What is going on is that the Adobe Paragraph Composer is trying to "optimally" re-rag your entire paragraph. If you become accustomed to its assumptions, you may well find that it is incredibly useful - but if you're not used to it, if you're used to other less-intelligent paragraph composition methods (PageMaker/Quark/Word/???) then it won't "inspire confidence."
You can change it to the Adobe Single-Line Composer in more than one place - look for it in the Paragraph panel flyout menu.
Also, I would advise that you should reconsider using a manual line break (shift-enter) to re-rag your paragraphs. A no-break space (alt-ctrl-X on Windows, found under Type -> Insert Whitespace) or applying No Break (found in the flyout menu on the toolbar, as well as a few other places) are going to work much better with any of the composers available in InDesign.
Also not sure why "dates" was not at the end of the second line to begin with as there was room.
I don't always agree with the decisions that the Paragraph Composer makes, but it probably "thought" that the whole paragraph would have a better rag - or fewer rivers, perhaps? When I first started setting large volumes of text in ID using the Paragraph Composer, I felt the same way as you do. What I did then is: I timed myself. I was laying out the same handbook in eight Latin-script languages, and I found that using the Single-Line Composer I was spending more than 20% more time on getting a pleasing rag. It's true that using the Paragraph Composer felt like I was setting type while wearing mittens, at least at first. But once I figured out the tolerances of the Paragraph Composer (and how to push it around using the Justification dialog and judicious use of No Break and non-breaking spaces), I found that not only did I like the results better, but that I was more than 30% faster in the end.
It still feels like I'm wearing mittens, though.
I am not sure I would consider it a less-intelligent situation, although I know what you are trying to say. I don't consider Auto Correct (or the like) to be more intelligent because the program does it for you. Don't get me wrong, I am not a technophobe. I think there are great time time saving aspects to most software, just not sure that something like this is not taking too much control away from the designer. In my particular example, I would have been quite happy if I could have somehow had "dates" at the end of the second line. I could only get it to go up by dropping "status" to a fourth line which then created an unnatural space at the end of the third.
I will have a look at Single-Line Composer either in individual situations when it isn't working or universally, if that is possible.
I am not sure why I would use shift-enter as that would send the text after to the next text box as opposed to dropping a word to the next line with a soft return (shift-return).
I could only get it to go up by dropping "status" to a fourth line which then created an unnatural space at the end of the third.
In a situation like that I usually try using a non-breaking space between the current last word and the one I want to bring up to see what happens. Sometimes the last word moves to the next line, but often the one you want moves up.

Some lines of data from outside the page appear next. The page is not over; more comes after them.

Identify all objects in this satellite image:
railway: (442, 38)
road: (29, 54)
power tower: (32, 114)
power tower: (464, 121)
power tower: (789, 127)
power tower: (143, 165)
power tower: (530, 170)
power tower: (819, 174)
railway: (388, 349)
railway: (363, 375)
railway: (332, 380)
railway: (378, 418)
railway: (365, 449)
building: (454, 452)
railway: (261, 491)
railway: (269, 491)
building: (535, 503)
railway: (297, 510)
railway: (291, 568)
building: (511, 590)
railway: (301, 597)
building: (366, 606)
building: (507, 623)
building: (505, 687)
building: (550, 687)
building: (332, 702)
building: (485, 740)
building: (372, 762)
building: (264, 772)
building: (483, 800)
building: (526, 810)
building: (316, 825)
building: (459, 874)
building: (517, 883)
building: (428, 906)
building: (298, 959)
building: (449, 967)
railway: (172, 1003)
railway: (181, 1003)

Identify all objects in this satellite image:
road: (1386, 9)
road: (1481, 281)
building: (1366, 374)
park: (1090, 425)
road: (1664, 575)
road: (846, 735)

Oh are you a Mac user? I often forget that Enter and Return are different. I meant "manual line break, however it is that you produce it with your keyboard or mouse or whatever." In general I always advise against the use of the manual line break to control the rag or composition of a paragraph. I've spent a considerable chunk of time removing them in order to produce a document that will e.g. easily make the transition to HTML or ePub or content-management system or translation memory database or whatever. The point is that a manual line break is for me a less repurpose-able, more "final" method of affecting wrap than is something that prevents a linebreak, like a nonbreaking space. These considerations may not apply in your case, but I'm sure that they apply at least some to the sixty-odd people who have already read this thread, which is why I'm soapboxing about it.
Control is only being taken away from you if you are unaware of your options - I switch from the Paragraph Composer to the Single-Line Composer sometimes, myself. I have a set of scripts to which I've assigned keyboard shortcuts so I can switch composers on the fly, which I do all the time (mostly from Adobe Paragraph Composer to World-Ready Paragraph Composer). I turn off auto-correct on almost every single application I use, usually because it hampers me instead of helping. But this is a case where, if you care about good paragraph composition (and you obviously do!) you should consider it.